Remember, deals can change quickly, even while I’m on the programme. So always double-check the terms and conditions before spending. Plus, while I hope these deals will save you cash, don’t spend if you can’t afford it, don’t need it, or won’t use it.

'Others cast my son aside, but ballet dancing made him shine'

After her son Archie was born with Down's Syndrome, mum Amanda was told by doctors that he would never manage to keep up with his peers, but Amanda was convinced that his disability wouldn't hold him back.

So, age one and determined to give him every opportunity to develop his potential, she enrolled Archie in baby ballet classes and he's since come on in leaps and bounds.

Amanda joins us alongside Archie's ballet teacher Sonya Morris to talk about why they believe treating Archie the same as every other child is the key to his success.

'I've had skin cancer but it won't stop me from tanning'

A lovely summer holiday glow still requires the necessary precautions - sun cream, aftersun and plenty of protection, it’s the best way to take care of your skin while you’re bronzing your body.

But for 51 year old Sarah Boyton - the love of sun-kissed skin and a glowing tan knows no rules - despite being diagnosed with skin cancer - that left her with a 5 cm scar underneath her eye - she’s still committed to a natural glow, and claims that she is ‘addicted’ to tanning.
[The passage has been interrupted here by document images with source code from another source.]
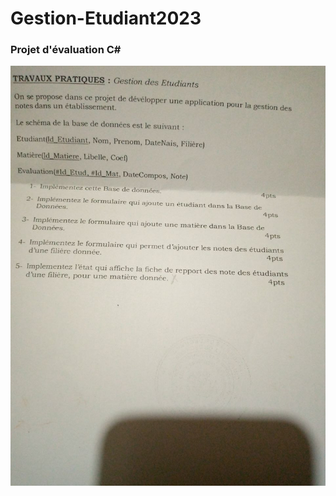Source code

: # Gestion-Etudiant2023

### Projet d'évaluation C#

![Lire la consigne ici](https://github.com/Pattykev/Gestion-Etudiant2023/blob/master/photo_2023-04-03_19-16-19.jpg)
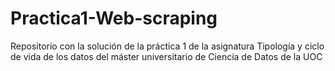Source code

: # Practica1-Web-scraping
Repositorio con la solución de la práctica 1 de la asignatura Tipología y ciclo de vida de los datos del máster universitario de Ciencia de Datos de la UOC
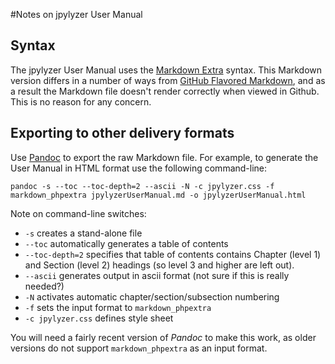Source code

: #Notes on jpylyzer User Manual

## Syntax

The jpylyzer User Manual uses the [Markdown Extra](http://michelf.ca/projects/php-markdown/extra/) syntax. This Markdown version differs in a number of ways from [GitHub Flavored Markdown](https://help.github.com/articles/github-flavored-markdown), and as a result the Markdown file doesn't render correctly when viewed in Github. This is no reason for any concern.

## Exporting to other delivery formats

Use [Pandoc](http://johnmacfarlane.net/pandoc/) to export the raw Markdown file. For example, to generate the User Manual in HTML format use the following command-line:

    pandoc -s --toc --toc-depth=2 --ascii -N -c jpylyzer.css -f markdown_phpextra jpylyzerUserManual.md -o jpylyzerUserManual.html

Note on command-line switches:

* `-s` creates a stand-alone file
* `--toc` automatically generates a table of contents
* `--toc-depth=2` specifies that table of contents contains Chapter (level 1) and Section (level 2) headings (so level 3 and higher are left out).
* `--ascii` generates output in ascii format (not sure if this is really needed?)
* `-N` activates automatic chapter/section/subsection numbering
* `-f` sets the input format to `markdown_phpextra`
* `-c jpylyzer.css` defines style sheet
<!-- * `--self-contained` embeds css and images inside the file -->

You will need a fairly recent version of *Pandoc* to make this work, as older versions do not support `markdown_phpextra` as an input format.
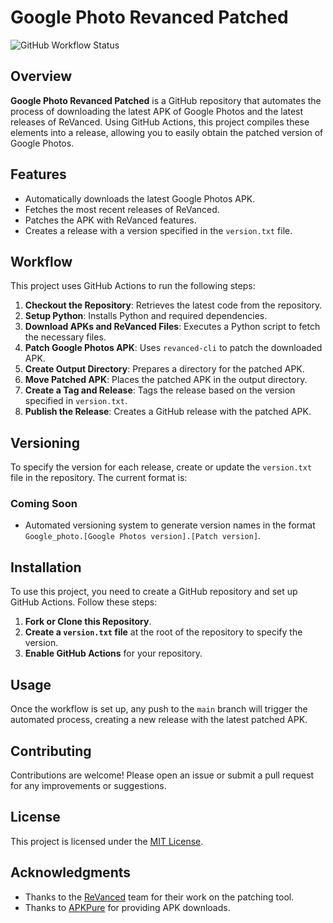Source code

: # Google Photo Revanced Patched

![GitHub Workflow Status](https://github.com/CreepsoOff/google_photo_revanced/actions/workflows/main.yml/badge.svg) 

## Overview

**Google Photo Revanced Patched** is a GitHub repository that automates the process of downloading the latest APK of Google Photos and the latest releases of ReVanced. Using GitHub Actions, this project compiles these elements into a release, allowing you to easily obtain the patched version of Google Photos.

## Features

- Automatically downloads the latest Google Photos APK.
- Fetches the most recent releases of ReVanced.
- Patches the APK with ReVanced features.
- Creates a release with a version specified in the `version.txt` file.

## Workflow

This project uses GitHub Actions to run the following steps:

1. **Checkout the Repository**: Retrieves the latest code from the repository.
2. **Setup Python**: Installs Python and required dependencies.
3. **Download APKs and ReVanced Files**: Executes a Python script to fetch the necessary files.
4. **Patch Google Photos APK**: Uses `revanced-cli` to patch the downloaded APK.
5. **Create Output Directory**: Prepares a directory for the patched APK.
6. **Move Patched APK**: Places the patched APK in the output directory.
7. **Create a Tag and Release**: Tags the release based on the version specified in `version.txt`.
8. **Publish the Release**: Creates a GitHub release with the patched APK.

## Versioning

To specify the version for each release, create or update the `version.txt` file in the repository. The current format is:


### Coming Soon

- Automated versioning system to generate version names in the format `Google_photo.[Google Photos version].[Patch version]`.

## Installation

To use this project, you need to create a GitHub repository and set up GitHub Actions. Follow these steps:

1. **Fork or Clone this Repository**.
2. **Create a `version.txt` file** at the root of the repository to specify the version.
3. **Enable GitHub Actions** for your repository.

## Usage

Once the workflow is set up, any push to the `main` branch will trigger the automated process, creating a new release with the latest patched APK.

## Contributing

Contributions are welcome! Please open an issue or submit a pull request for any improvements or suggestions.

## License

This project is licensed under the [MIT License](LICENSE).

## Acknowledgments

- Thanks to the [ReVanced](https://github.com/ReVanced) team for their work on the patching tool.
- Thanks to [APKPure](https://apkpure.com) for providing APK downloads.

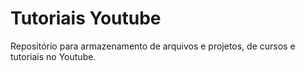 # Tutoriais Youtube

Repositório para armazenamento de arquivos e projetos, de cursos e tutoriais no Youtube.
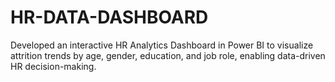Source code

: # HR-DATA-DASHBOARD
Developed an interactive HR Analytics Dashboard in Power BI to visualize attrition trends by age, gender, education, and job role, enabling data-driven HR decision-making.
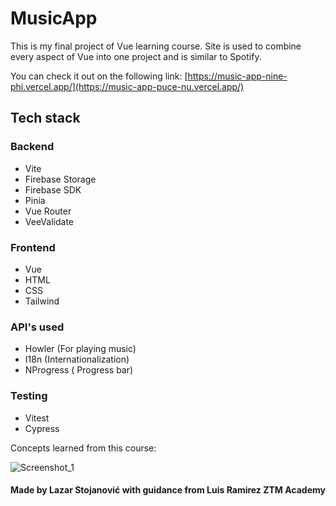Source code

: # MusicApp

This is my final project of Vue learning course. Site is used to combine every aspect of Vue into one project and is similar to Spotify.

You can check it out on the following link: [https://music-app-nine-phi.vercel.app/](https://music-app-puce-nu.vercel.app/)

## Tech stack

### Backend
+ Vite
+ Firebase Storage
+ Firebase SDK
+ Pinia
+ Vue Router
+ VeeValidate

### Frontend
+ Vue
+ HTML
+ CSS
+ Tailwind

### API's used
+ Howler (For playing music)
+ I18n (Internationalization)
+ NProgress ( Progress bar)

### Testing
+ Vitest
+ Cypress

Concepts learned from this course:

![Screenshot_1](https://user-images.githubusercontent.com/74930516/222863412-35456a13-5af7-42c4-b520-8bbd95fbf40a.png)

#### **Made by Lazar Stojanović with guidance from Luis Ramirez ZTM Academy**
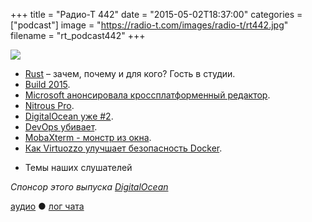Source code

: +++
title = "Радио-Т 442"
date = "2015-05-02T18:37:00"
categories = ["podcast"]
image = "https://radio-t.com/images/radio-t/rt442.jpg"
filename = "rt_podcast442"
+++

![](https://radio-t.com/images/radio-t/rt442.jpg)

* [Rust](http://www.rust-lang.org) – зачем, почему и для кого? Гость в студии.
* [Build 2015](http://habrahabr.ru/company/microsoft/blog/257029/).
* [Microsoft анонсировала кроссплатформенный редактор](http://habrahabr.ru/post/257011/).
* [Nitrous Pro](https://pro.nitrous.io/).
* [DigitalOcean уже #2](http://news.netcraft.com/archives/2015/05/01/digitalocean-becomes-the-second-largest-hosting-company-in-the-world.html).
* [DevOps убивает](http://jeffknupp.com/blog/2014/04/15/how-devops-is-killing-the-developer/).
* [MobaXterm - монстр из окна](http://www.kitploit.com/2015/04/mobaxterm-terminal-for-windows-with-x11.html).
* [Как Virtuozzo улучшает безопасность Docker](http://habrahabr.ru/company/parallels/blog/256961/).
- Темы наших слушателей

_Спонсор этого выпуска [DigitalOcean](https://www.digitalocean.com)_

[аудио](http://cdn.radio-t.com/rt_podcast442.mp3) ● [лог чата](http://chat.radio-t.com/logs/radio-t-442.html)
<audio src="http://cdn.radio-t.com/rt_podcast442.mp3" preload="none"></audio>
She joins us on the sofa today to explain why, despite a devastating bout with cancer, she’s still hitting the sun with minimal protection.

Meet the 'Women Warriors' who embrace their hair loss

For many women, hair is part of their identity, a safety blanket even. But for today’s group of 13 inspiring women, they’ve had to come to terms with life without it. They call themselves the ‘Women Warriors’ and are part of a movement of women who say: Bald is beautiful.

Now, they want to raise awareness and arm others with their newfound confidence, which is why they’re part of a support group called Panache, with members from 11-to-74.

The ‘Women Warriors’ join us to tell us their stories, plus four of them will take to the catwalk as Gok gives his body confidence masterclass.

'The staff who helped my sick daughter inspired me to become a paramedic'

Natalie Greaves, a West Midlands Ambulance Service paramedic, was mid-shift when she received a call that her 16-year-old daughter, Jessica, who has cerebral palsy and cannot walk, talk or feed herself, needed emergency care. Instead of rushing to the scene in her own ambulance, she allowed another team, who was closer to her daughter, to rush to her aid - scenes which played out in an episode of the latest series of the BAFTA nominated, Ambulance.

What’s more, Natalie decided to train as a paramedic five years ago after being inspired by the medical support she received for Jess when she was younger and close to death.

Natalie Greaves talks about her story, alongside her paramedic co-worker (and best friend) Natalie Calow, who work brilliant but tough jobs saving peoples' lives.

Is choosing to have an only child wrong?

This week Liz Hurley opened up about her regrets at only having one child, 16-year-old Damian, saying having more would have made a difference in her life. Meanwhile Britain’s largest family, the Radfords, have revealed they're expecting their 21st child.

Today we meet mum-of-four Tara who says having one child is unfair - and actually harder work, and mum-of-one Samantha who says there's nothing wrong in choosing to have an only child - in fact she chose to be sterilised at the age of just 30.